Ciptakan SDM Berkualitas, Gubernur dan Kemenhumham Lampung Serahkan Kartu Pra Kerja Untuk Mantan Napi - Trias Politika
  • Breaking News

    Ciptakan SDM Berkualitas, Gubernur dan Kemenhumham Lampung Serahkan Kartu Pra Kerja Untuk Mantan Napi

    Gubernur Lampung, Arinal Djunaidi



    BANDAR LAMPUNG - Gubernur Lampung, Arinal Djunaidi didampingi Kanwil Kemenkumham Lampung membagikan kartu Pra Kerja kepada mantan narapidana. Penyerahan 50 kartu Pra Kerja tersebut, inisiasi, agar napi mendapatkan kartu Pra Kerja dapat kembali bersama dengan keluarganya di aula Kantor Wilayah Kemenkumham Lampung, Jumat 17 April 2020.

    Program pemerintah pusat tersebut merupakan yang pertama kali di Indonesia.
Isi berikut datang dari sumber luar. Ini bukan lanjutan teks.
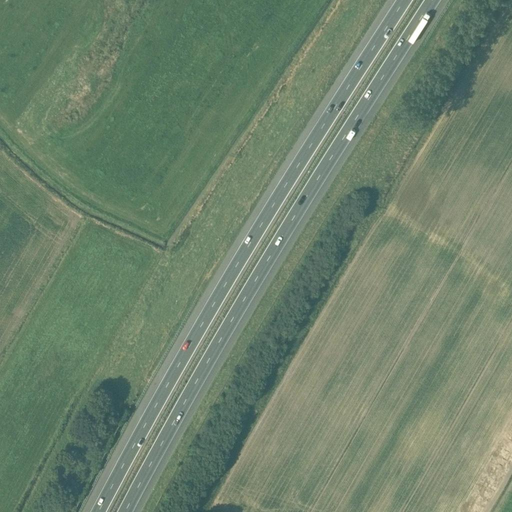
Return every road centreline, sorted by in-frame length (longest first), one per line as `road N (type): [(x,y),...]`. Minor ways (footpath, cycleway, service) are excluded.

Menurut Arinal, fasilitas yang akan diterima dari penerima Kartu Prakerja yakni akan mendapatkan uang sebesar Rp600.000/bulan selama 4 bulan dan pelatihan kerja berikut dengan uang pelatihan.
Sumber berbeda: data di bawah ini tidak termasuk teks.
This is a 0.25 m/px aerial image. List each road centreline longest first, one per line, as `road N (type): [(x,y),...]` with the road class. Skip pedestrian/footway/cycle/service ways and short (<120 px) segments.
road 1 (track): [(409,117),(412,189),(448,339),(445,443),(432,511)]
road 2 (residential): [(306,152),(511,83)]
    Arinal berharap program ini, dapat menciptakan SDM yang berkualitas dan memiliki keterampilan serta berdaya saing tinggi. “Saya sangat mengharapkan, fasilitas yang diberikan dari Kartu Prakerja ini bisa digunakan secara baik, efektif dan produktif,” ujarnya.

    Kemudian, lanjut dia, bagi narapidana yang mendapatkan asimilasi dan integrasi, agar dapat memanfaatkan Program Kartu Pra Kerja dan melakukan Perilaku Hidup Bersih dan Sehat (PHBS).
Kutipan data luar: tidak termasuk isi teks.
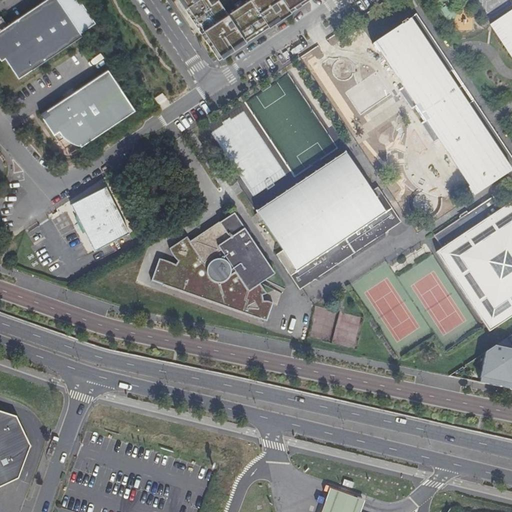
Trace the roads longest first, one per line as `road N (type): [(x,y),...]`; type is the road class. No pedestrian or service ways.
road 1 (primary): [(511,450),(91,354),(0,322)]
road 2 (primary): [(86,372),(511,479)]
road 3 (unclassified): [(0,131),(41,177),(65,183),(153,129)]
road 4 (unclassified): [(210,90),(342,0)]
road 5 (unclassified): [(40,511),(86,372)]
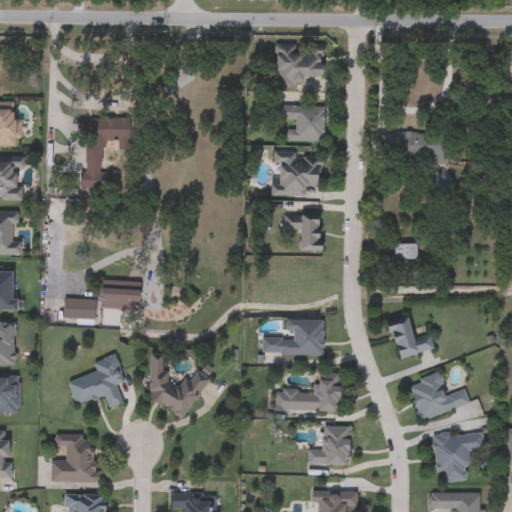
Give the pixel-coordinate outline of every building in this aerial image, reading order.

    Misalnya, kata Arinal, dengan melakukan Self monitoring (memantau diri sendiri), self isolation (karantina mandiri jika sakit), dan social distancing dengan jaga jarak, hindari kerumunan dan sebisa mungkin berdiam diri di rumah.

    Kepala Kanwil Kemenkumham Lampung, Nofli mengatakan untuk Wilayah Provinsi Lampung, sejak 1 April 2020 sampai dengan saat ini telah dikeluarkan 1.646 narapidana dan anak untuk melaksanakan Asimilasi dan Integrasi.

    Menurut dia, kebijakan tersebut tertuang dalam Peraturan Menteri Hukum dan Hak Asasi Manusia Nomor 10 Tahun 2020 tentang Syarat Pemberian Asimilasi Dan Hak Integrasi Bagi Narapidana dan Anak Dalam Rangka Pencegahan Dan Penanggulangan Penyebaran Covid-19. “Untuk mencegah dan menanggulangan penyebaran Covid-19, Kemenkumham menerbitkan kebijakan khusus pemberian Asimilasi dan Integrasi bagi Narapidana dan Anak,” ujar Nofli.

    Nofli menyebutkan di samping narapidana yang mendapat asimilasi dan integrasi karena pencegahan dan penanggulangan Covid-19, terdapat juga 3.220 orang Klien Balai Pemasyarakatan (Narapidana yang mendapatkan program PB,CB,CMB sebelum adanya Covid-19). “Harapan kami kepada Bapak Gubernur agar Klien Balai Pemasyarakatan yang mendapatkan program PB,CB,CMB ini juga bisa mendapatkan Program pemberian Kartu Prakerja kedepannya,” katanya.

    Kepala Dinas Tenaga Kerja Provinsi Lampung, Lukmansyah mengatakan, fasilitas yang akan diberikan pada program Kartu Prakerja yakni pelatihan secara online, diberikan insentif selama 4 bulan dan survey wilayah kerja. “Setelah mereka dilatih mereka juga akan mendapatkan pekerjaan. Untuk pelatihannya sendiri tergantung minat mereka,” ujarnya.

    Lukmansyah menyebutkan ada beberapa skema bagi sesorang untuk mendapatkan Kartu Prakerja. “Para mantan narapidana ini akan kita masukan kedalam skema pencari kerja. Penerima Kartu Prakerja setelah terverifikasi oleh pusat, kita hanya pengajuan,” katanya.